D’autres récits existent dans le folklore brésilien. Certains parlent d’attaques de Botos ayant pour cible les petites barques de pêcheurs. Pour se protéger des dauphins, les pêcheurs fixent parfois encore des gousses d’ail au bateau lorsqu’ils partent seuls sur le fleuve. Enfin, dans certaines régions de l’Amazonie, une sirène se joue des hommes en les séduisant puis en les entraînant au fond du fleuve. Cette sirène est parfois considérée comme étant la reine des Botos.

 
 

La Sirène du Rio Negro

 
 

Boto mystique

 
 

La population actuelle de Boto est estimée à environ 100 000 individus, mais la survie de ce dauphin est aujourd’hui compromise, principalement en raison du braconnage dont il est la victime.
Il arrive que des Botos soient mis à mort par des pêcheurs peu scrupuleux qui se servent de la chair du dauphin pour appâter des poissons carnivores de l’Amazonie, tels les Piracatingas. Les Botos, se nourrissant de poissons, sont parfois considérés par les pêcheurs comme des concurrents potentiels. Un Boto qui s’aventure dans une zone de pêche, risque ainsi de s’en faire expulser à coups de harpon. Pour couronner le tout, des vertues aphrodisiaques ayant été attribuées aux parties génitales du Boto, il arrive malheureusement que ces derniers soient chassés afin de finir en morceaux séchés sur les étals d’un marché.

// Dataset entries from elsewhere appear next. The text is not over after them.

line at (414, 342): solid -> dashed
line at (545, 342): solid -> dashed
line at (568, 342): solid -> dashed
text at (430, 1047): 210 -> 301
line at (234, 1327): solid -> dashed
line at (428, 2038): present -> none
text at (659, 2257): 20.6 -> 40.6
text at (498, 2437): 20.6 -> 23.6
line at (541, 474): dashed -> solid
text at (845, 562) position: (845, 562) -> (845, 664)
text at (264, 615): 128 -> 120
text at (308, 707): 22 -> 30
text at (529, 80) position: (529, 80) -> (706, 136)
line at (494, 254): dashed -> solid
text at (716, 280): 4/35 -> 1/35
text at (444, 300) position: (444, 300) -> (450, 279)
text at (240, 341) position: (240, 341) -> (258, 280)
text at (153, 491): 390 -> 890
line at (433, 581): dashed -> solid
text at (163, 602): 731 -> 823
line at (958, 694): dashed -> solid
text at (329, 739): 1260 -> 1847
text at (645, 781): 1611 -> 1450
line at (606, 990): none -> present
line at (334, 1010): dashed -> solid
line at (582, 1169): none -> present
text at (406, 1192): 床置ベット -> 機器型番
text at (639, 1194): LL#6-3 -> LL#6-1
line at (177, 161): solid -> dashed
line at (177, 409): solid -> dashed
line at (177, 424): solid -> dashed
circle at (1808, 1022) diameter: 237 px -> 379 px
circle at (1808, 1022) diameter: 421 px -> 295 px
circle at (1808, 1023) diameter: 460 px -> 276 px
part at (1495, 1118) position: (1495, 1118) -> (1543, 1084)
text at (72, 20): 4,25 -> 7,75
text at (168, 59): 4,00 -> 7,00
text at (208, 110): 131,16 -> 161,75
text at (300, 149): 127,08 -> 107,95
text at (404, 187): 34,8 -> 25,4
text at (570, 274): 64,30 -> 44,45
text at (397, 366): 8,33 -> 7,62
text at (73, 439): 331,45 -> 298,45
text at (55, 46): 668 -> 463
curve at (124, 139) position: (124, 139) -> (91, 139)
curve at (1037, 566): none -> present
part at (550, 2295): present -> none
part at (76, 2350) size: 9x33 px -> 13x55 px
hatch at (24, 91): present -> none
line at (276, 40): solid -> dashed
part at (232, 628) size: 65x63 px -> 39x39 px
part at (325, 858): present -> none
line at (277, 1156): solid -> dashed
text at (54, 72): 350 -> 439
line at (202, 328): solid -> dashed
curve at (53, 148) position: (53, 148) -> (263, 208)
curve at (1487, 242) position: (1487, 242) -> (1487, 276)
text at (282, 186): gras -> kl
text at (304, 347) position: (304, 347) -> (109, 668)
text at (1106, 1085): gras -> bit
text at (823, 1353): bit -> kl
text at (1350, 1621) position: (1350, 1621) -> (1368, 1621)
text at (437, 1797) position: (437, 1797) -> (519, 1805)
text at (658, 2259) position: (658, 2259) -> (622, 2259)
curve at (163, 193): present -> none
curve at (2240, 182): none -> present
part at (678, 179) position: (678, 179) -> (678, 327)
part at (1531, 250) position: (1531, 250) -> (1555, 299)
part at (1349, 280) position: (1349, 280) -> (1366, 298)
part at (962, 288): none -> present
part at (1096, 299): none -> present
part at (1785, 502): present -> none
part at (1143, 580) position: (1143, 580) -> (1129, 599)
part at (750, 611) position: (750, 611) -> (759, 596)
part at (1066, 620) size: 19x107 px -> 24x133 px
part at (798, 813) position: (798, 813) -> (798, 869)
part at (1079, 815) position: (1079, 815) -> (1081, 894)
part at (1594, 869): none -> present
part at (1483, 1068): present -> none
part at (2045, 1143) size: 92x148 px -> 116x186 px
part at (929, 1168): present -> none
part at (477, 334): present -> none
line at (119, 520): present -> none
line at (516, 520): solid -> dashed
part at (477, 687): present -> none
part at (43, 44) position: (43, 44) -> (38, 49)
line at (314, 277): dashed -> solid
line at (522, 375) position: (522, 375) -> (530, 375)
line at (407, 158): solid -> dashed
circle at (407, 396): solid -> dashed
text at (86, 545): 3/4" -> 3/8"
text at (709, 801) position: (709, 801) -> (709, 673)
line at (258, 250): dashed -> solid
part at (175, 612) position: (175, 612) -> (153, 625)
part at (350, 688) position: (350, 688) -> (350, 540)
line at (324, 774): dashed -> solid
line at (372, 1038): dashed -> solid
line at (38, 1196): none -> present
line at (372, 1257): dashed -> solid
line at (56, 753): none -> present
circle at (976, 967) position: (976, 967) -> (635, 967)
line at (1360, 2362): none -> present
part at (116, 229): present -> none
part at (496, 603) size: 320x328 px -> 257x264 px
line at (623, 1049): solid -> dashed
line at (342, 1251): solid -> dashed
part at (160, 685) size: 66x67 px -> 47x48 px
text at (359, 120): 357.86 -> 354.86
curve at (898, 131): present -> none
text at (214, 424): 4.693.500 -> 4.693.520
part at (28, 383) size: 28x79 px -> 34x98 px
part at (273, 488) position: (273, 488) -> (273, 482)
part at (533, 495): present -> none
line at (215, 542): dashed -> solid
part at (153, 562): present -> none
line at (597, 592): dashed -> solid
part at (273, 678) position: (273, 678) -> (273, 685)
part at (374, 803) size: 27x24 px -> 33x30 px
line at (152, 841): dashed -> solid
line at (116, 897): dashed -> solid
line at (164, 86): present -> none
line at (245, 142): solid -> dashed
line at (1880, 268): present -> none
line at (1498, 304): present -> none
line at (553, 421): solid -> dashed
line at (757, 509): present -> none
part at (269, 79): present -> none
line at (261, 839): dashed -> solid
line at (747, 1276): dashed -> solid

Ainsi, et bien que cela soit interdit, une estimation récente rapporte qu’environ 7000 Botos sont tués chaque année. Si l’on considère aussi le faible taux de reproduction du Dauphin, que l’on ajoute à l’étude les modifications apportées à son milieu naturel, comme la construction de barrages hydroélectriques, l’augmentation de la pollution des rivières résultant des activités minières et agricoles, et la déforestation, on comprend aisément pourquoi la population de Botos décroit année après année.
L’avenir du Dauphin n’est donc pas rose. On espère tout de même qu’il ne disparaîtra pas totalement comme son cousin chinois le dauphin Baiji, qui n’a plus été observé dans son milieu naturel depuis 2007.